Allen and Doris Conner wanted to start their own business and they say the USDA-Natural Resources Conservation Service (NRCS) played a big role in making their plan a success.
The Conners take pride in their Gainesville Farm that they officially started operating in 2004. The Conners have three chicken houses on their property that is home to a pullet breeding operation. The couple also has a cattle and a custom hay operation. The Conners also operated Conner’s Lime and Litter; a custom poultry house cleanout service for many years.
As the Conners expanded and added more to their operation, they faced conservation concerns that they needed to address. They contacted the area’s NRCS District Conservationist, Buddy Belflower, for technical assistance.
With the technical assistance provided by Belflower and an Environmental Quality Incentives Program (EQIP) contract to assist with the cost to conserve, the Conners set out to make their conservation plans a reality.

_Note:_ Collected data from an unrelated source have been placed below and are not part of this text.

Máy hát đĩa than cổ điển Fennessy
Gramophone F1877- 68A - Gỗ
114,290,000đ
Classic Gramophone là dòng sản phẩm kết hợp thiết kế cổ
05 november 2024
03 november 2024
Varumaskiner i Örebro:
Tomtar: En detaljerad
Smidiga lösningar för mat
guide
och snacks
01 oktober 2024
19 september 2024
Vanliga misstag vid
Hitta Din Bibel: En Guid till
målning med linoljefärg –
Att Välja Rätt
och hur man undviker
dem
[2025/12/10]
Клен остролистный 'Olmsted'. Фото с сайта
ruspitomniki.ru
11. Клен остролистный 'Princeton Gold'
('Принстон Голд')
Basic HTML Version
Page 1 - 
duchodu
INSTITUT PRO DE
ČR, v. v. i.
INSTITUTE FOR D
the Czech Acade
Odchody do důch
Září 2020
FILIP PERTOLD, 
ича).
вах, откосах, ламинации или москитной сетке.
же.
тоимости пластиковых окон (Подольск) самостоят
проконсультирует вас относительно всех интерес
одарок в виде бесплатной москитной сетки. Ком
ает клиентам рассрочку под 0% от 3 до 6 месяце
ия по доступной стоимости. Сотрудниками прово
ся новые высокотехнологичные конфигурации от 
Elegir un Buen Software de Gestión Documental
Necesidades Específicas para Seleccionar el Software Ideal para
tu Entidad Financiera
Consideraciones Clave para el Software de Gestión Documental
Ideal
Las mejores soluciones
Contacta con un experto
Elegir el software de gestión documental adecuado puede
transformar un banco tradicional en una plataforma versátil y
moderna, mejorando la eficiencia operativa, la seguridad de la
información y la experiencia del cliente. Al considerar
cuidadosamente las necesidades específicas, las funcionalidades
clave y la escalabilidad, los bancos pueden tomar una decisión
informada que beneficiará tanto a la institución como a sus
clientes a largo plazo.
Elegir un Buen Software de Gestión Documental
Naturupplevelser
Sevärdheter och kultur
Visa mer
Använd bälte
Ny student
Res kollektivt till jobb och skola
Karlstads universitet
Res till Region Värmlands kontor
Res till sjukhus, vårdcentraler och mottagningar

First, the Conners needed an incinerator to dispose of dead birds in an environmentally friendly manner. To address water quality and erosion control, fencing was installed to keep the cattle out of the creeks and streams located around the property. They also installed a stream crossing to provide access for cattle to pastures across the creek.
The Conners were also part of an innovative stream restoration project that used natural channel design principles to restore the eroding areas on the stream that the Conners excluded their cattle from.
Because those water sources were excluded, an alternative water source was necessary for the cattle. Four heavy-use areas were built in different pastures that include watering troughs. The heavy use area surface of concrete or gravel prevents erosion and protects water quality.
A well and pipelines were also installed so that water could be transferred to the different pastures on the Conner farm.
“I couldn’t have done a lot of these projects without the cost-sharing - like the fencing around the creeks wouldn’t have gotten done. A lot of the plans are great ideas but if it’s all coming out of your pocket, it won’t happen”, said Conner.
A rotational grazing method has also been implemented on the farm. EQIP funds helped offset the cost of installing cross-fencing to separate the various pastures.
Nutrient management has been a concern of the Conners long before they built their own poultry houses.
Working with NRCS and the UGA Extension Office, Allen has taken soil samples and litter samples and developed Nutrient Management Plans for the farmers he works for as well as on his home farm and the land he rents for pasture and hay production. His well maintained spreader trucks are calibrated to put out the right amount of poultry litter on his customers’ fields.
The Conners have done such a great job of maintaining their property that they were awarded the honor of being named “Farm Family of the Year” in 2010 for the Hall County Soil and Water Conservation District. “We try to recognize the people who have done the most conservation work,” said Belflower.
But becoming “Farm Family of the Year” was not an overnight success for the Conners. Years before they were nominated for the title, the Conners took steps to ensure that their farming operation in Hall County measured up to their very high expectations, “They planted trees, flowers and all the equipment is clean and well maintained. It’s very apparent that they take pride in caring for their land and they take conservation of all their resources seriously.”
Conner said that they take conservation seriously because agriculture’s sustainability depends on it. “What you get passed to you, improve it and pass it on so the next generation will have it.”